Recorded data:
○ ○ ○ ○ ○

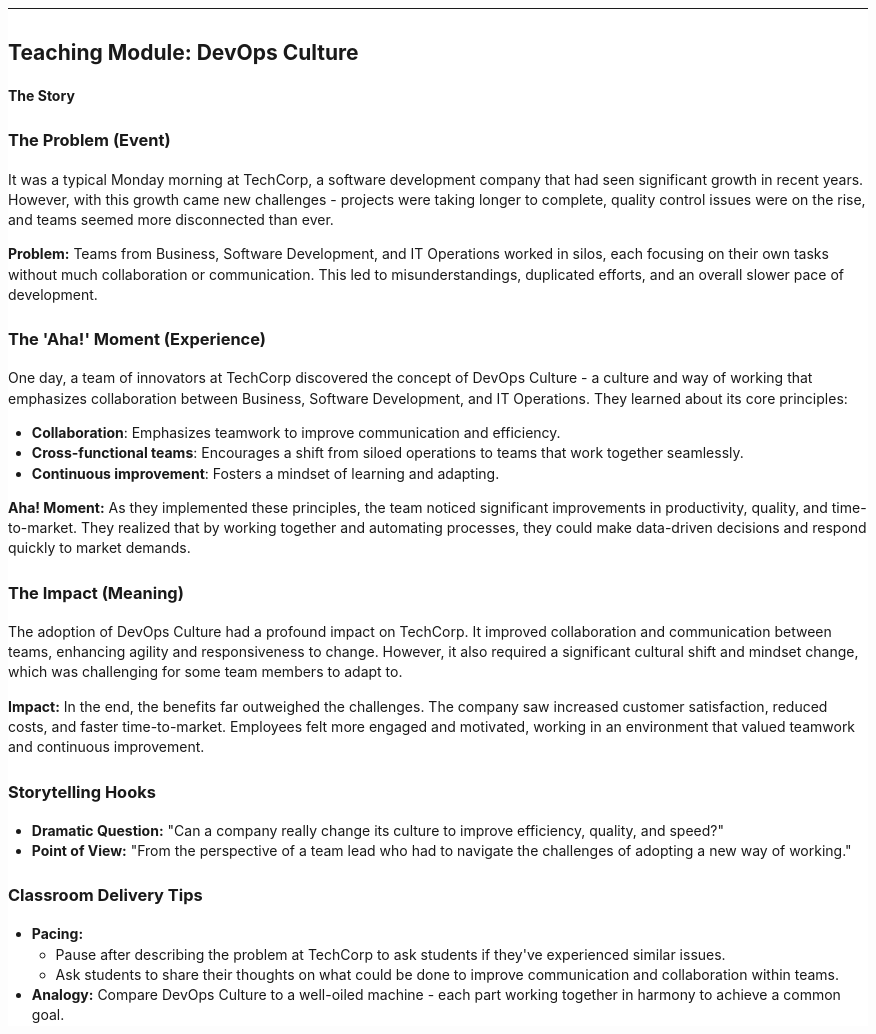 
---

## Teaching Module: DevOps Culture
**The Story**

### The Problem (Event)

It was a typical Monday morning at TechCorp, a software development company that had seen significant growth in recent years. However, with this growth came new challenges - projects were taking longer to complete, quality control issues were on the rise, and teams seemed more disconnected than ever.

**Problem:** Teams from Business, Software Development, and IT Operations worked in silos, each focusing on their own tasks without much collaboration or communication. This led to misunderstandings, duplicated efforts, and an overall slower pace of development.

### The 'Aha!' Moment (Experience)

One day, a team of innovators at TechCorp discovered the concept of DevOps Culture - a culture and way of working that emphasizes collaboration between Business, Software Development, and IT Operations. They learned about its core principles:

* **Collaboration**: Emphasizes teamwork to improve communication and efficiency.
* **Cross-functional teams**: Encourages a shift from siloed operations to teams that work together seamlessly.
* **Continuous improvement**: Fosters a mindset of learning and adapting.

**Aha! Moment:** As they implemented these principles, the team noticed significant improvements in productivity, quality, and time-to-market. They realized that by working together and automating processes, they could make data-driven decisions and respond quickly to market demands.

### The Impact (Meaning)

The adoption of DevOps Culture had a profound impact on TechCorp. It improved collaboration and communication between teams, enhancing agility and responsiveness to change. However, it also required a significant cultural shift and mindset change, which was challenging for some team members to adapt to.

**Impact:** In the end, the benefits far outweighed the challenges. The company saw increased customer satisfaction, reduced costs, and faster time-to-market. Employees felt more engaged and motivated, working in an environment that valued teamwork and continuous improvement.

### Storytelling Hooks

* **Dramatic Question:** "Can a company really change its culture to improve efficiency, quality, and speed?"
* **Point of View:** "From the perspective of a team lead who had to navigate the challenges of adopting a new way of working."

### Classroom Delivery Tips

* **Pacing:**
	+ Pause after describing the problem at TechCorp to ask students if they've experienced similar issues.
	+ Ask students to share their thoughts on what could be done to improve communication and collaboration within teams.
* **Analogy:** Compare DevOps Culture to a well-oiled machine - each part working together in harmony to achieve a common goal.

○ ○ ○ ○ ○

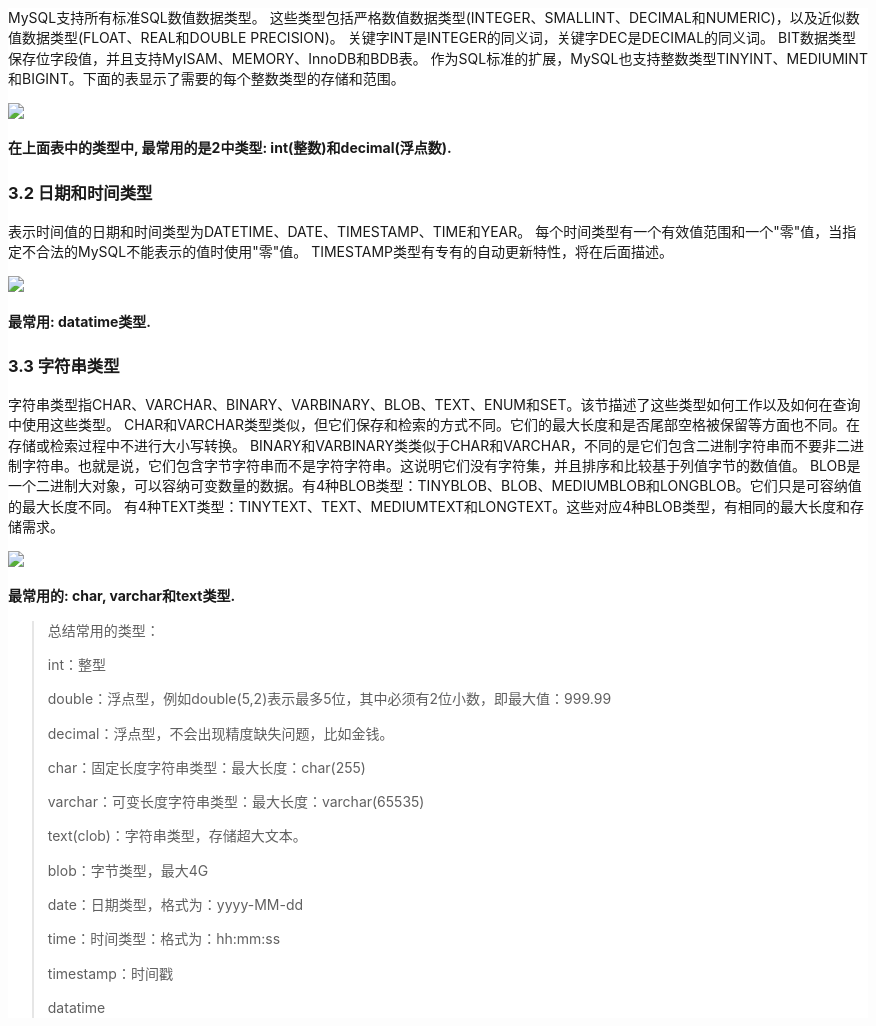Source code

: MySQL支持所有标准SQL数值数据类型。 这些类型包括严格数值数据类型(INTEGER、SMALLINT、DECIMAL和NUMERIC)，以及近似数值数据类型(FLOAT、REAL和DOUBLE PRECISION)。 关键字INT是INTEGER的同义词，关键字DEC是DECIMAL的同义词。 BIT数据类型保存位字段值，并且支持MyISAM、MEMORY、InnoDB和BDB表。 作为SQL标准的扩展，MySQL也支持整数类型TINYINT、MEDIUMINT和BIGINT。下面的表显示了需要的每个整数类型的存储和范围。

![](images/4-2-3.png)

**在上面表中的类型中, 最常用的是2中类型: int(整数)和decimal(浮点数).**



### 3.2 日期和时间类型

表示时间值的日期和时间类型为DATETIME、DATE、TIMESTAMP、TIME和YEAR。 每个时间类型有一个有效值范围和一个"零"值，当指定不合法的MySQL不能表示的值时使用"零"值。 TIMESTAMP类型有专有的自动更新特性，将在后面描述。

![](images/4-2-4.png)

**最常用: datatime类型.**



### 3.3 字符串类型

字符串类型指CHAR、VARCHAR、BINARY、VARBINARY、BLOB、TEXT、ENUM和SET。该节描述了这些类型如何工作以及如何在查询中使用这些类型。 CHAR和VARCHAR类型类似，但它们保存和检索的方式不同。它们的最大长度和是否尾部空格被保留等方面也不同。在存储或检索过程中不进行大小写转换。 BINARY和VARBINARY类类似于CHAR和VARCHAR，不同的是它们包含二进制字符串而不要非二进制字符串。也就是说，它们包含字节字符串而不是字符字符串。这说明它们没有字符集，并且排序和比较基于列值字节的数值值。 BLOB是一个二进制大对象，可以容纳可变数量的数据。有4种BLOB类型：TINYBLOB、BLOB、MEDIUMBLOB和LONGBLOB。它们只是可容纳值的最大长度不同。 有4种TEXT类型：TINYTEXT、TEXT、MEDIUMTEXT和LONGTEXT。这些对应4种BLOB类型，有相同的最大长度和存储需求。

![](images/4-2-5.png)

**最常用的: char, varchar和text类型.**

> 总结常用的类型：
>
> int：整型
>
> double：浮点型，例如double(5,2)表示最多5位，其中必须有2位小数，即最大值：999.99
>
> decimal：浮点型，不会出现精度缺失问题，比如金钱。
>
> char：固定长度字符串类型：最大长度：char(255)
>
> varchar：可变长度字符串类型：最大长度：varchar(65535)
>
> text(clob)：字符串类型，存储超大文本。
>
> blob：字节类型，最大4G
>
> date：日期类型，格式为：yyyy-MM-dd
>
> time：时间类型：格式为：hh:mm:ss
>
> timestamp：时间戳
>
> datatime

○ ○ ○ ○ ○

Copy out each line of the entries above that holds "quality".

◆ **Exercise answer**
It was a typical Monday morning at TechCorp, a software development company that had seen significant growth in recent years. However, with this growth came new challenges - projects were taking longer to complete, quality control issues were on the rise, and teams seemed more disconnected than ever.
**Aha! Moment:** As they implemented these principles, the team noticed significant improvements in productivity, quality, and time-to-market. They realized that by working together and automating processes, they could make data-driven decisions and respond quickly to market demands.
* **Dramatic Question:** "Can a company really change its culture to improve efficiency, quality, and speed?"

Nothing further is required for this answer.